→ MATERIAL PROVIDED:
---+---
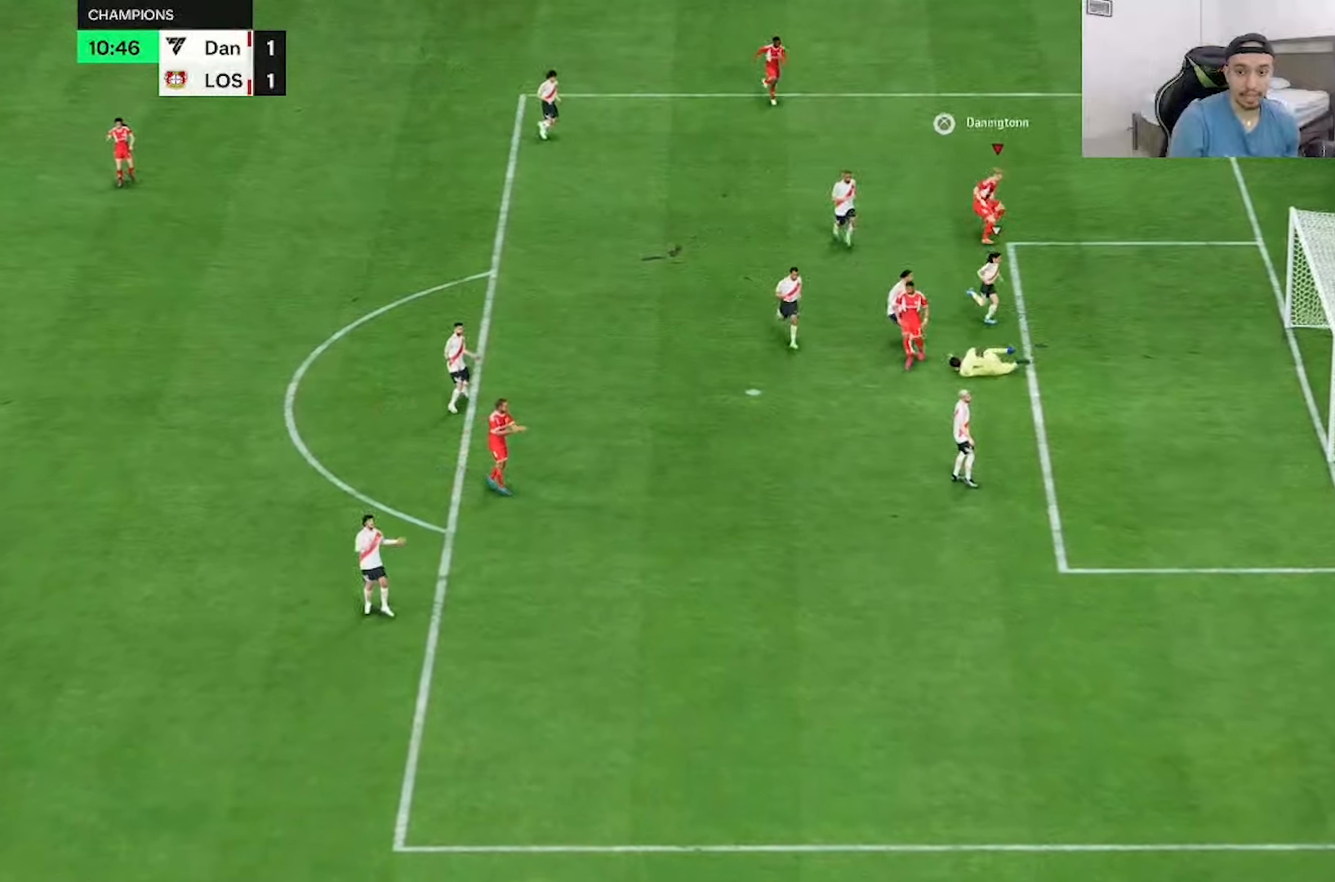
{"dt_ms": 500, "buttons": [], "left_stick": "up", "right_stick": "center", "events": [[133, "left_stick", "up"]]}
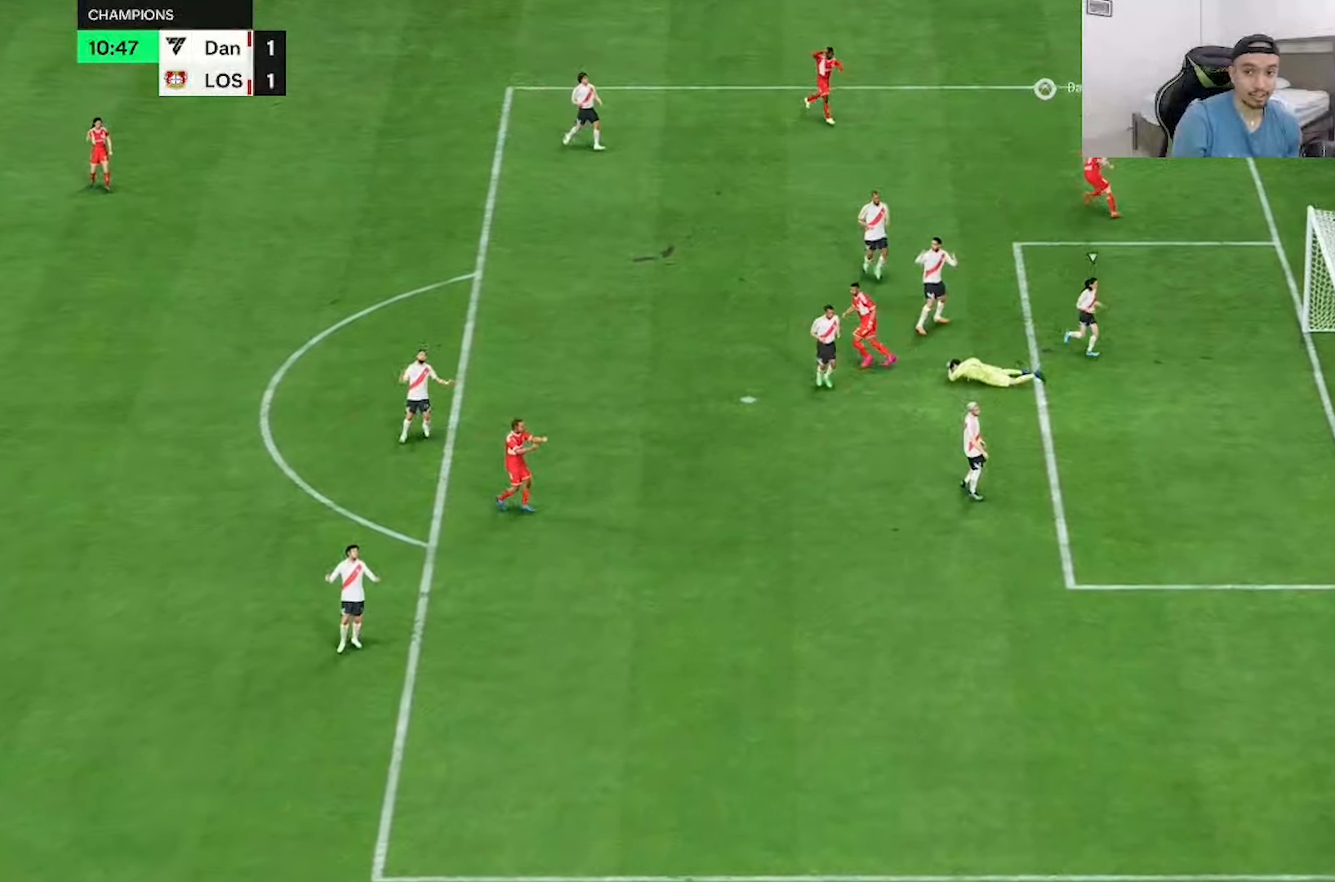
{"dt_ms": 500, "buttons": [], "left_stick": "up", "right_stick": "center", "events": []}
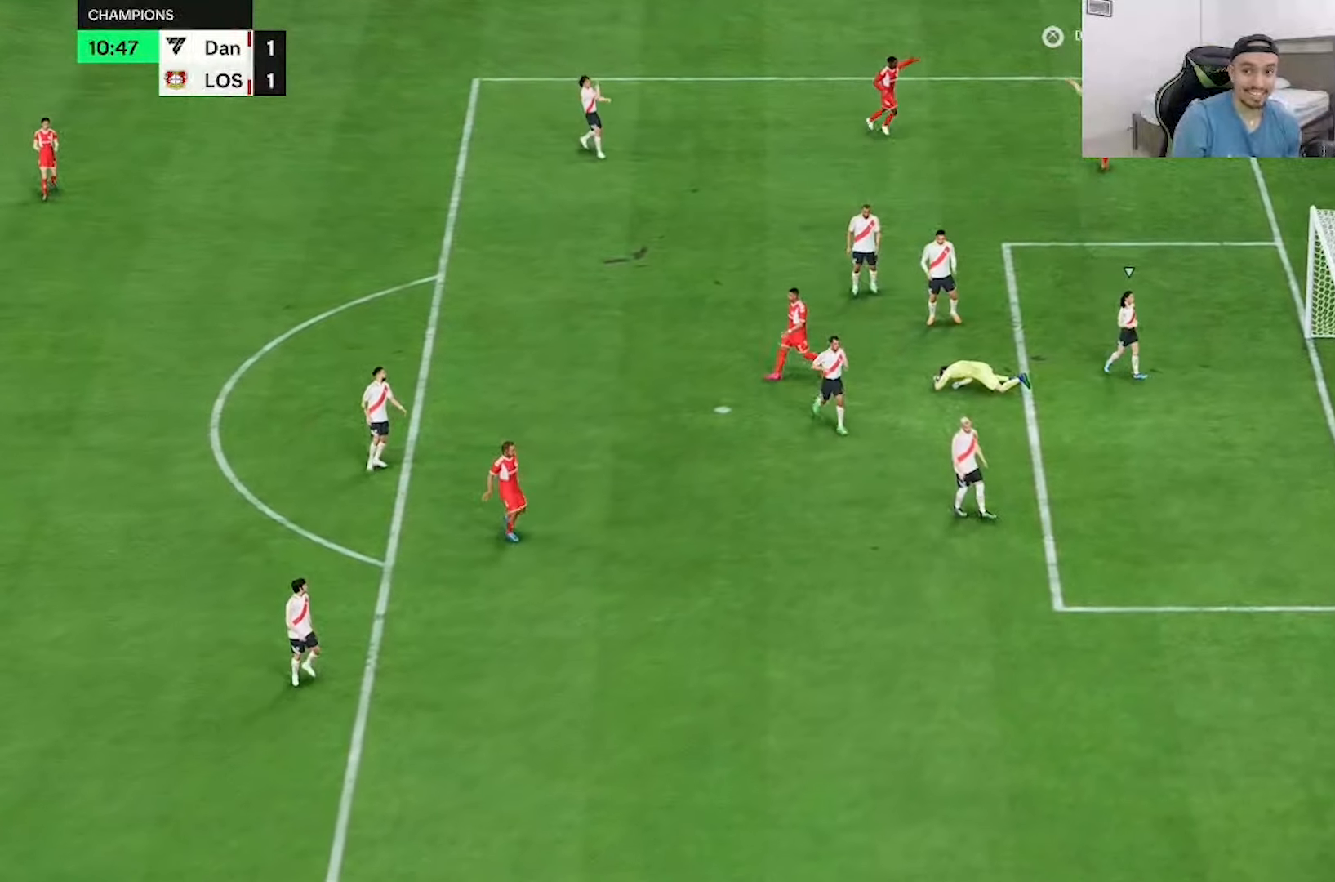
{"dt_ms": 500, "buttons": [], "left_stick": "center", "right_stick": "center", "events": [[467, "left_stick", "center"]]}
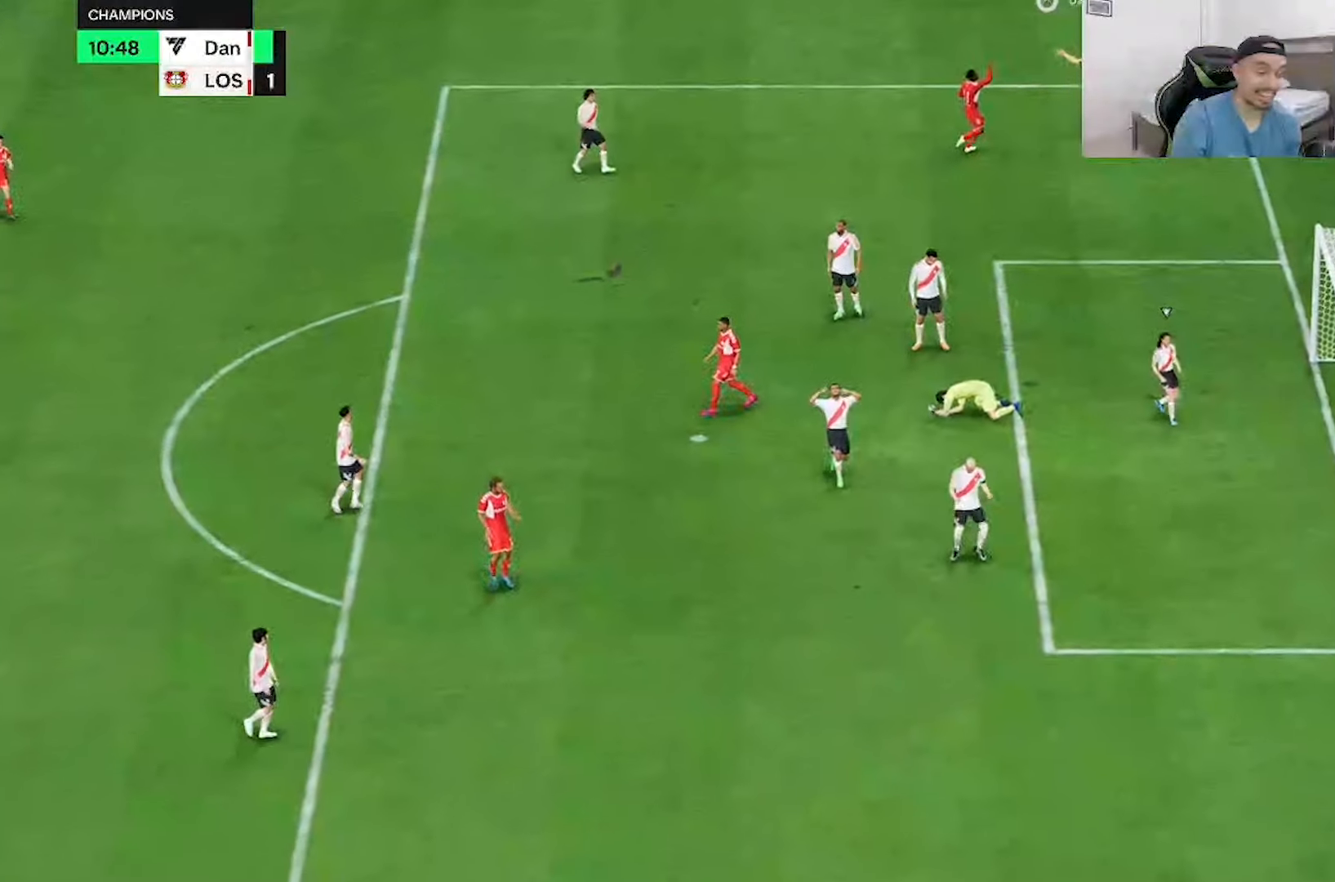
{"dt_ms": 500, "buttons": [], "left_stick": "center", "right_stick": "center", "events": []}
---+---
Could you retype the whole listing word for word, minus its pictures?

→ WRITTEN RESPONSE:
{"dt_ms": 500, "buttons": [], "left_stick": "up", "right_stick": "center", "events": [[133, "left_stick", "up"]]}
{"dt_ms": 500, "buttons": [], "left_stick": "up", "right_stick": "center", "events": []}
{"dt_ms": 500, "buttons": [], "left_stick": "center", "right_stick": "center", "events": [[467, "left_stick", "center"]]}
{"dt_ms": 500, "buttons": [], "left_stick": "center", "right_stick": "center", "events": []}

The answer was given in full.